Admittedly, there is already a pretty nice presentation of those poems in a
project by Chris Forster and Roopika Risam, but it’s very textually focused and
offers minimal editorial commentary. With my graduate students at Lehigh, I
encouraged them to think about a project that might appeal to a broad
constituency of readers, including undergraduates and high school students as
well as non-specialists.
The
students were given certain encouragements, but then we let them loose to make
their own design and editorial decisions.
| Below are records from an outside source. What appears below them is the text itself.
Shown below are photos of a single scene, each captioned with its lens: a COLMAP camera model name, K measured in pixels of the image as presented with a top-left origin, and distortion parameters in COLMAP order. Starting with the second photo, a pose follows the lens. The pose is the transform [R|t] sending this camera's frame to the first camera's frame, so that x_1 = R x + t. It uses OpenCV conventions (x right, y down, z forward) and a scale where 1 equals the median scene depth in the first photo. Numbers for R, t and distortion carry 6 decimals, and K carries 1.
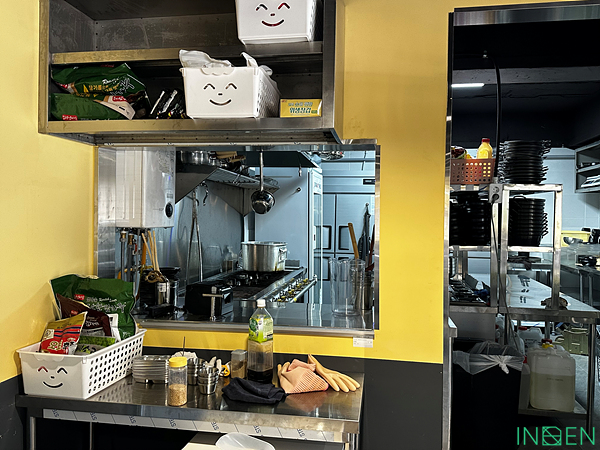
lens RADIAL K [[487.0, 0, 306.4], [0, 487.0, 220.4], [0, 0, 1]] dist [0.156779, -0.265873]
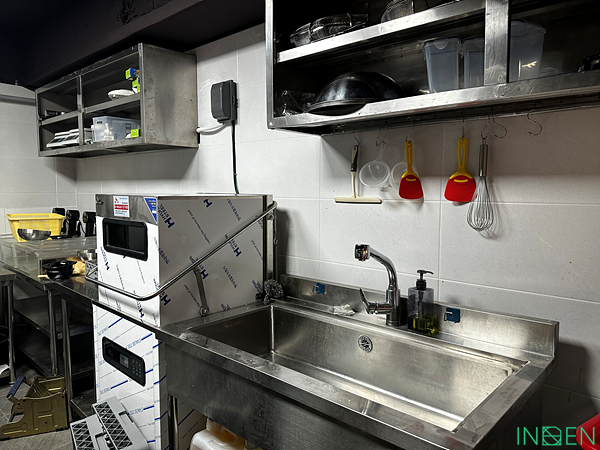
lens RADIAL K [[431.4, 0, 300.0], [0, 431.4, 225.0], [0, 0, 1]] dist [0.007411, 0.002333]
pose [[0.544498, -0.079954, 0.834943, 0.434721], [0.007146, 0.995852, 0.090702, -0.024525], [-0.838732, -0.043421, 0.542811, 0.706979]]
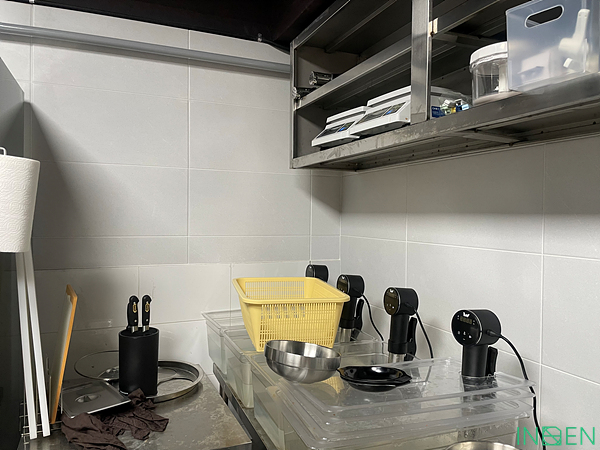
lens RADIAL K [[453.1, 0, 303.2], [0, 453.1, 220.4], [0, 0, 1]] dist [0.083160, -0.102696]
pose [[0.839314, -0.012334, 0.543506, 0.682077], [0.004916, 0.999874, 0.015099, -0.041357], [-0.543624, -0.010001, 0.839269, 1.332268]]
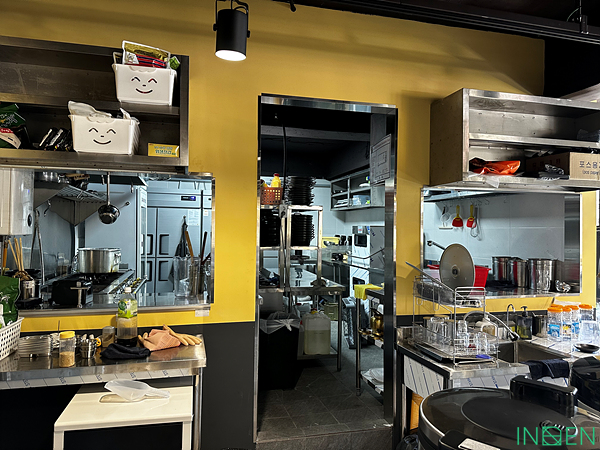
lens RADIAL K [[418.7, 0, 302.3], [0, 418.7, 223.2], [0, 0, 1]] dist [0.131318, -0.206943]
pose [[0.910708, 0.006249, 0.413004, -0.075889], [0.000858, 0.999855, -0.017019, 0.002847], [-0.413051, 0.015854, 0.910570, -0.148004]]
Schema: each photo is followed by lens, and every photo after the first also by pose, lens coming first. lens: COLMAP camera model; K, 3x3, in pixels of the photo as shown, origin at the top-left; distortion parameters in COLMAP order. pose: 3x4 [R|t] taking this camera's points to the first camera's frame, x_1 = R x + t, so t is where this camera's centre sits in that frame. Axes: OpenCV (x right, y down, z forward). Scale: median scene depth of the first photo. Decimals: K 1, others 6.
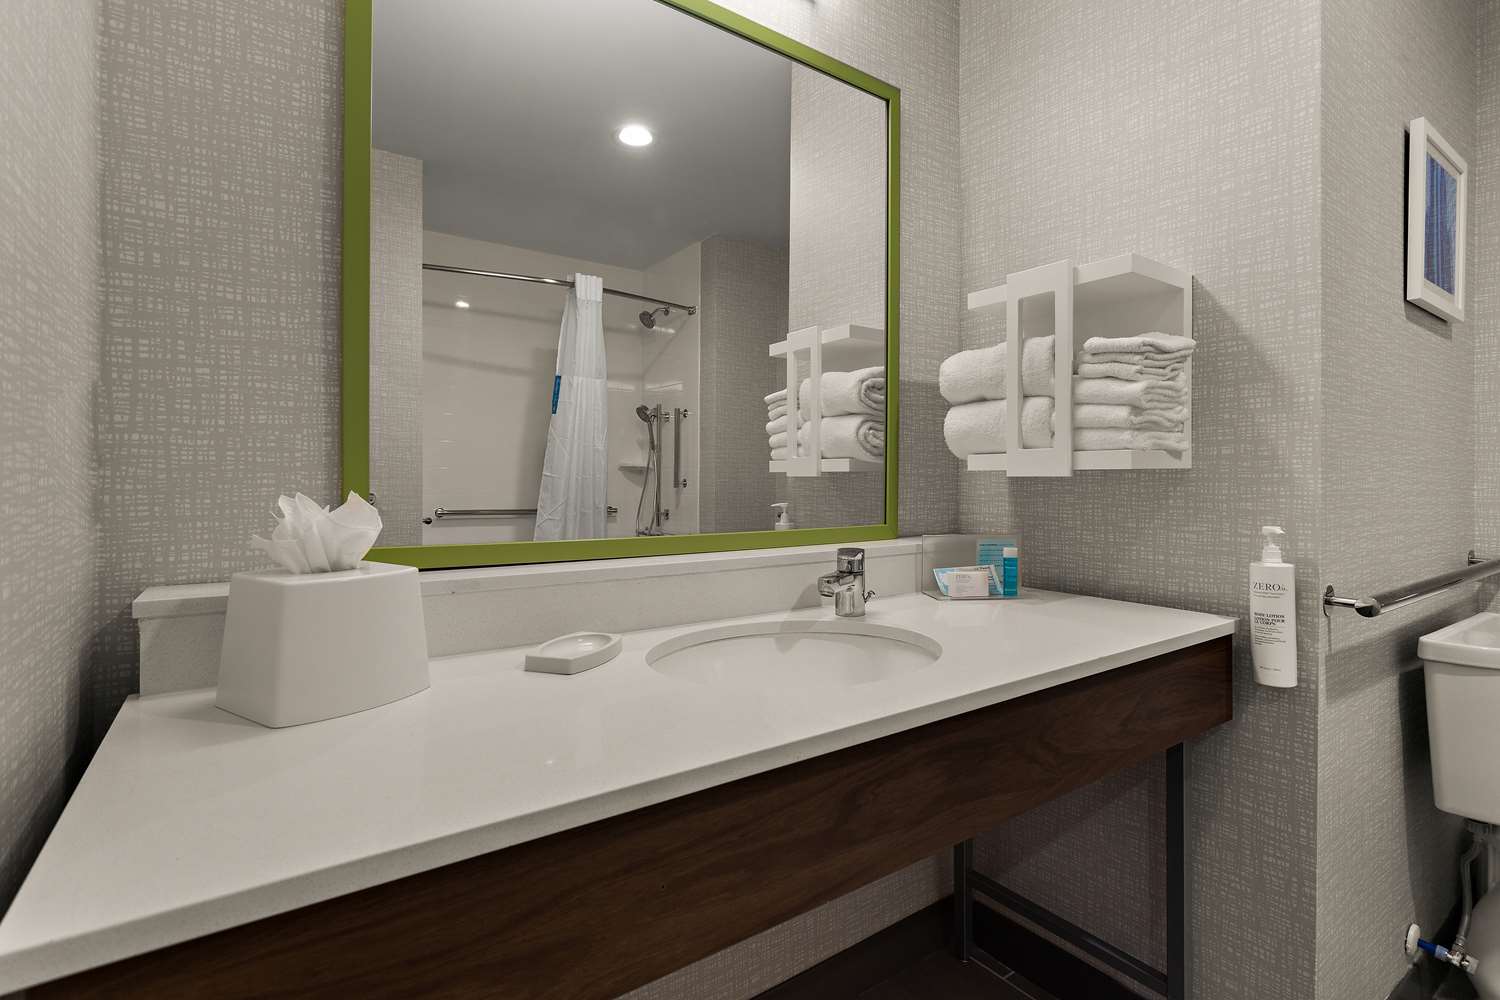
lens RADIAL K [[704.6, 0, 740.2], [0, 704.6, 496.9], [0, 0, 1]] dist [0.002461, 0.001596]
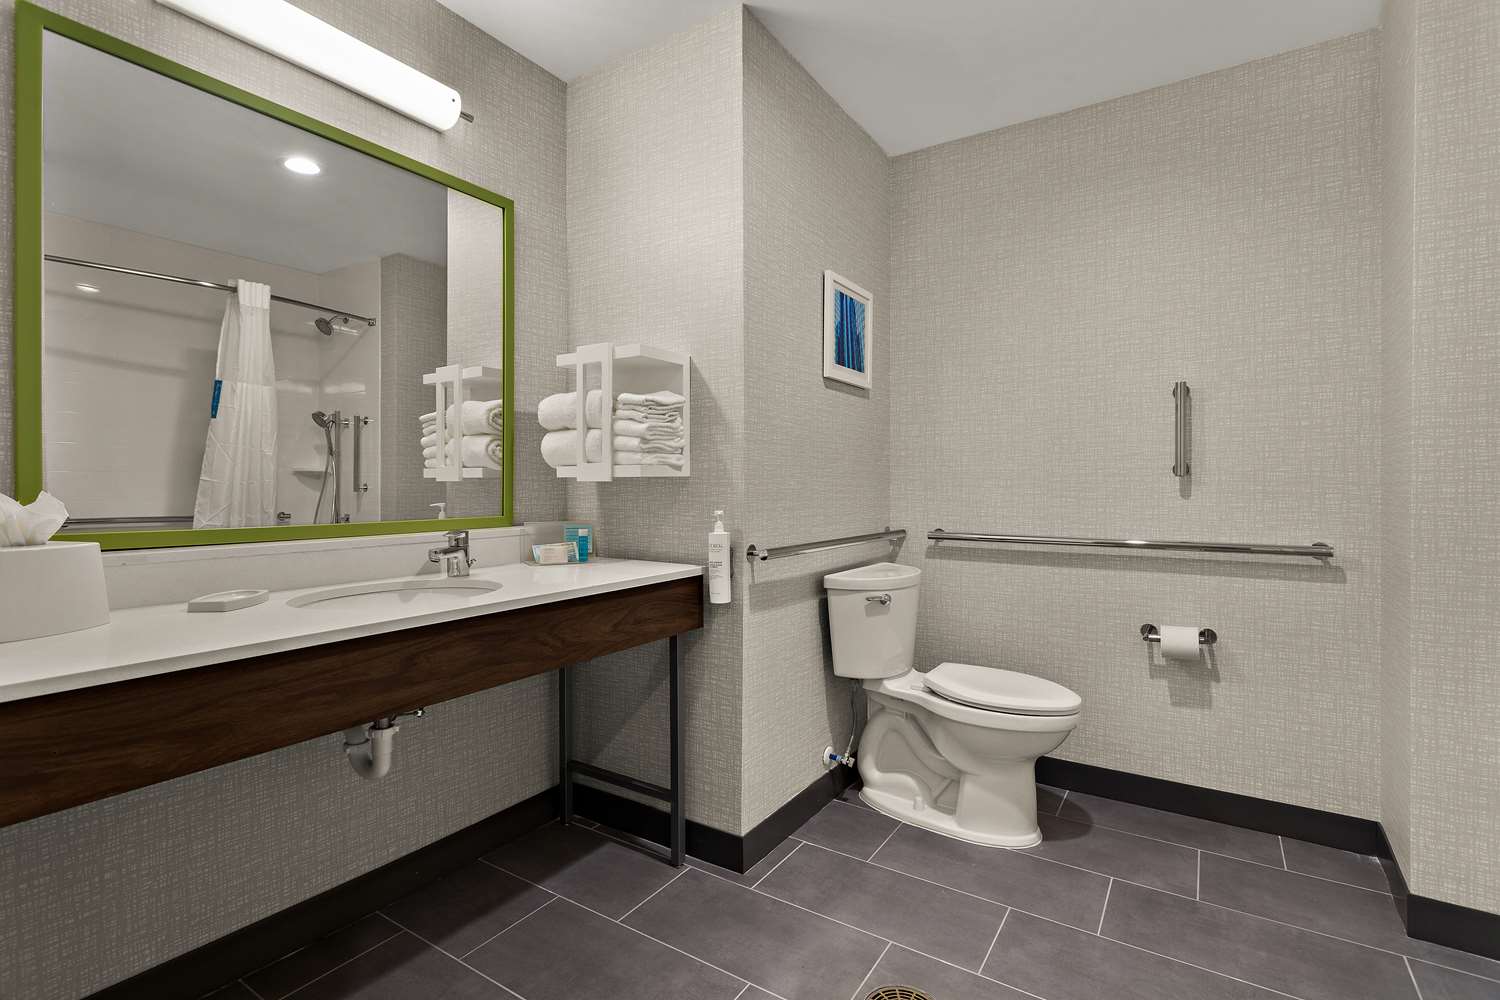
lens RADIAL K [[704.6, 0, 740.2], [0, 704.6, 496.9], [0, 0, 1]] dist [0.002461, 0.001596]
pose [[0.928325, -0.007829, 0.371687, 0.130584], [0.010380, 0.999934, -0.004864, 0.013623], [-0.371624, 0.008374, 0.928345, -0.475294]]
What they came up with was surprising
and deeply impressive. First, they retitled the project to differentiate it
from a standard digital edition. Second, they created two presentations of the
poems in Harlem Shadows, one version that corresponds to
the poems
in the order in which they were originally printed,
and another version that presents
the poems thematically. All of the poems are
thematically tagged based on a set of tags
agreed upon collaboratively by students in the class. The site includes a
clickable Wordcloud of student-generated tags that leads users to lists of
poems oriented around specific tags. They also generated a substantial number
of contextual and biographical essays that help bring the poems in Harlem Shadows to life for today’s readers. And
finally, students built the site themselves, including menus, graphics, and
text. I directed them to use a public domain, “dirty OCR” version of Harlem Shadows derived from the Internet Archive.
They proofread and corrected the OCR and produced unique pages for each poem in Harlem Shadows. (As a side
note, if we did the project today, we would do it in Scalar -- but I hadn’t
really gotten my head around Scalar last September.)